M&As: EPL/Indovida to merge to create US$2 bn packaging firm

M&As: EPL/Indovida to merge to create US$2 bn packaging firm

Flexible packaging company EPL Limited, (formerly Essel Propack), which is backed by Blackstone, has announced a definitive merger agreement with Indovida India Private Limited, a subsidiary of Thailand-based integrated PET firm Indorama Ventures. This strategic combination is set to create one of the largest consumer packaging platforms in emerging markets, with a combined valuation of approximately US$1 billion and projected annual revenues of around US$1 billion. Also following the merger, Indorama will emerge as the largest shareholder with a more than 50% stake.

The merger unites EPL's expertise in flexible packaging with Indovida's strength in the rigid PET packaging sector, positioning the new entity for accelerated growth and enhanced market presence.

The terms of the transaction highlight significant value creation for EPL shareholders. The company has been valued at approximately US$1.2 billion. In contrast, Indovida India is valued at approximately us$100 million, reflecting a valuation multiple that is at a 35% discount to EPL's.

Following the merger, the shareholding pattern of the combined entity will see a significant shift. Indorama Ventures, through its subsidiary, will become the co-promoter, holding a majority stake of 51.8%. This move underscores Indorama's strategy to deepen its presence in the Indian market. Blackstone's stake, held through an affiliate, will be adjusted to 16.6%, while the remaining 31.6% will be held by other public shareholders. This new structure provides the merged company with strong strategic parentage and continued institutional backing.

The primary driver for this merger is the creation of a diversified, multi-format packaging leader. By integrating Indovida's rigid PET capabilities, EPL significantly expands its Total Addressable Market (TAM) from US$1.4 billion to an estimated US$19 billion.
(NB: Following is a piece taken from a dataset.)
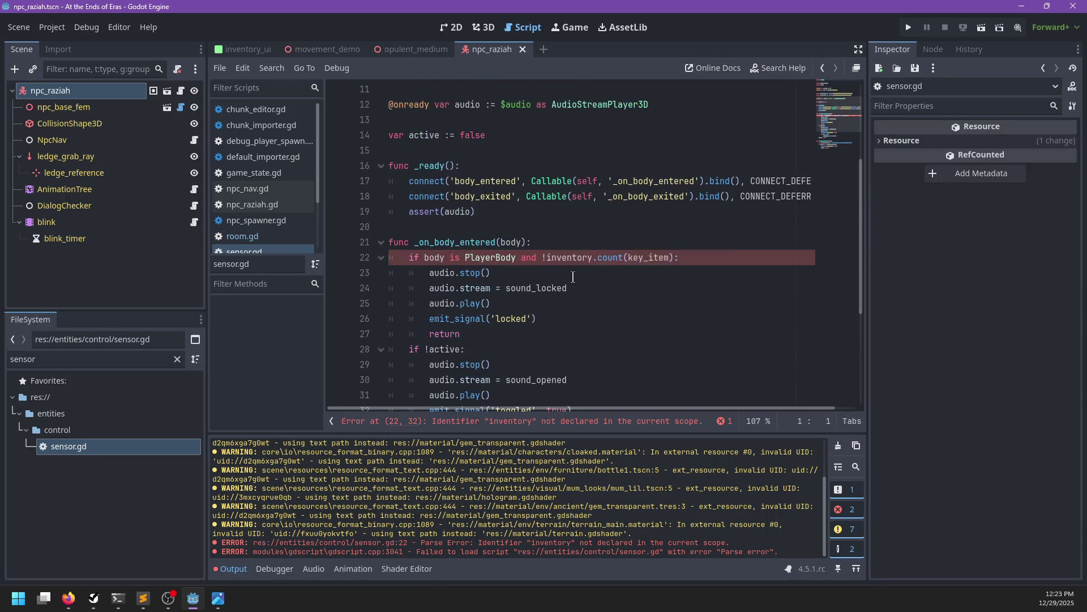
pyautogui.click(548, 259)
pyautogui.write('palyer.')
The combined entity will have a strong focus on high-growth emerging markets, which are expected to contribute approximately 75% of its total revenue. This strategic pivot allows the company to offer a comprehensive product portfolio to a wider customer base across various consumer segments, including food, beverage, and personal care.

The merger is projected to unlock substantial financial benefits. Annual synergies are estimated to be in the range of US$15 million to US$10 million, driven by procurement efficiencies, supply chain optimization, and leveraging complementary geographic footprints. The deal is structured to be immediately margin-accretive.

For the calendar year 2025, the EBIT margin of the merged entity is projected to expand to 13.6% from EPL's standalone 12.4%. Similarly, the Return on Capital Employed (RoCE) is expected

to improve from 18.7% to 20.9%.

The new entity will operate 40 manufacturing facilities across 17 countries. This expanded footprint provides EPL with strategic entry into new, high-growth geographies where Indovida has an established presence, particularly in Africa and Vietnam.

The company will need to secure clearances from the Securities and Exchange Board of India (SEBI), the Competition Commission of India (CCI), the National Company Law Tribunal (NCLT), and stock exchanges. The entire process, including securing all necessary approvals, is expected to take approximately 12 months.